There is quite a bit of precedent for "making copies of digital things is copyright infringement". Look at lawsuits from the Napster era. [1]

What makes the use improper? Licenses. Terms of service. Mostly licenses though. For example, all the images on Flickr that were uploaded under Creative Commons licenses (e.g. non-commercial) have now been used in a commercial capacity by a company to create and sell a product.

Similarly, code is on Github with specific licenses with specific terms. Copilot is a derivative work of that code, the license terms of that code (e.g. GPL, non-commercial) should extend to the new function that was derived from it.

The reason I mention competition with the original is the fair use test (USA). When courts decide whether something is fair use they consider a few aspects. Two important ones are whether it is commercial, and whether it is a substitute for the original. When art models output something in the style of a living artist, it is essentially a direct substitute for that person.

Sure, I can make a shirt with Spider Man on it and give it to my brother, but if a company were to use what I made or I tried to sell it, I would expect a cease and desist from Disney.

Training the model may very well be a copyright issue. The images have been copied, they are being used. Whether that falls under fair use will likely be determined on a case by case basis in court.
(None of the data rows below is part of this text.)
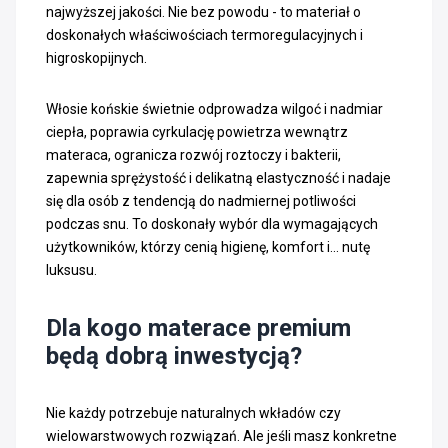
najwyższej jakości. Nie bez powodu - to materiał o
doskonałych właściwościach termoregulacyjnych i
higroskopijnych.
Włosie końskie świetnie odprowadza wilgoć i nadmiar
ciepła, poprawia cyrkulację powietrza wewnątrz
materaca, ogranicza rozwój roztoczy i bakterii,
zapewnia sprężystość i delikatną elastyczność i nadaje
się dla osób z tendencją do nadmiernej potliwości
podczas snu. To doskonały wybór dla wymagających
użytkowników, którzy cenią higienę, komfort i... nutę
luksusu.
Dla kogo materace premium
będą dobrą inwestycją?
Nie każdy potrzebuje naturalnych wkładów czy
wielowarstwowych rozwiązań. Ale jeśli masz konkretne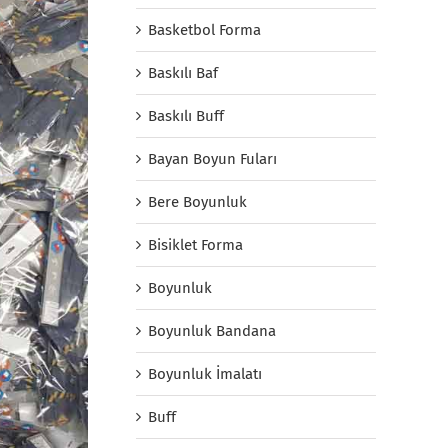
Basketbol Forma
Baskılı Baf
Baskılı Buff
Bayan Boyun Fuları
Bere Boyunluk
Bisiklet Forma
Boyunluk
Boyunluk Bandana
Boyunluk İmalatı
Buff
I do not believe closed commercial models like Copilot or Dall-e will pass a fair use test.

There is a lot of money involved here though, so we will need to wait for years before we have answers.
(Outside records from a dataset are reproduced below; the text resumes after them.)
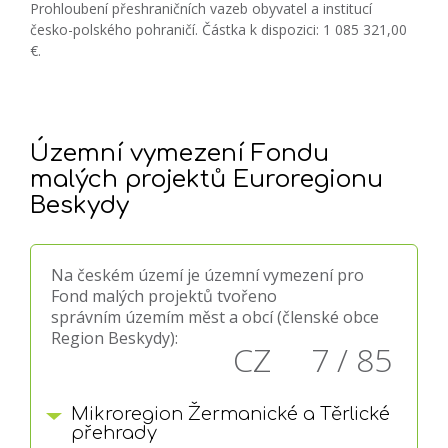
Prohloubení přeshraničních vazeb obyvatel a institucí
česko-polského pohraničí. Částka k dispozici: 1 085 321,00
€.
Územní vymezení Fondu
malých projektů Euroregionu
Beskydy
Na českém území je územní vymezení pro
Fond malých projektů tvořeno
správním územím měst a obcí (členské obce
Region Beskydy):
CZ 7 / 85
Mikroregion Žermanické a Těrlické
přehrady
1. https://www.theguardian.com/technology/2012/sep/11/minnesota...

bastawhiz · on June 1, 2023

> to create and sell a product.

This is not model training.

> Copilot is a derivative work of that code, the license terms of that code (e.g. GPL, non-commercial) should extend to the new function that was derived from it.

But the very act of training copilot is not problematic. And in fact, if GitHub never did anything with Copilot, the physical act of training the model is not problematic at all. And that's what at issue here. How Copilot is used is orthogonal to the article.

> Sure, I can make a shirt with Spider Man on it and give it to my brother, but if a company were to use what I made or I tried to sell it, I would expect a cease and desist from Disney.

Yes. And training the model isn't the part where you sell it. It's the part where you make it.

> Training the model may very well be a copyright issue. The images have been copied, they are being used.

What do you think "being used" means here? If I work for a company and download a bunch of text and save it to a flash drive, have I violated copyright? Of course not. If I put that data in a spreadsheet, is it copyright infringement? Of course not. If I use Excel formulas on that text is it infringement? Still no.

And so how can you claim in any way that the creation of a model is anything more than aggregating freely available information?

I don't disagree with you about the use of a model. But training the model is just taking some information and running code against it. That's what's important here.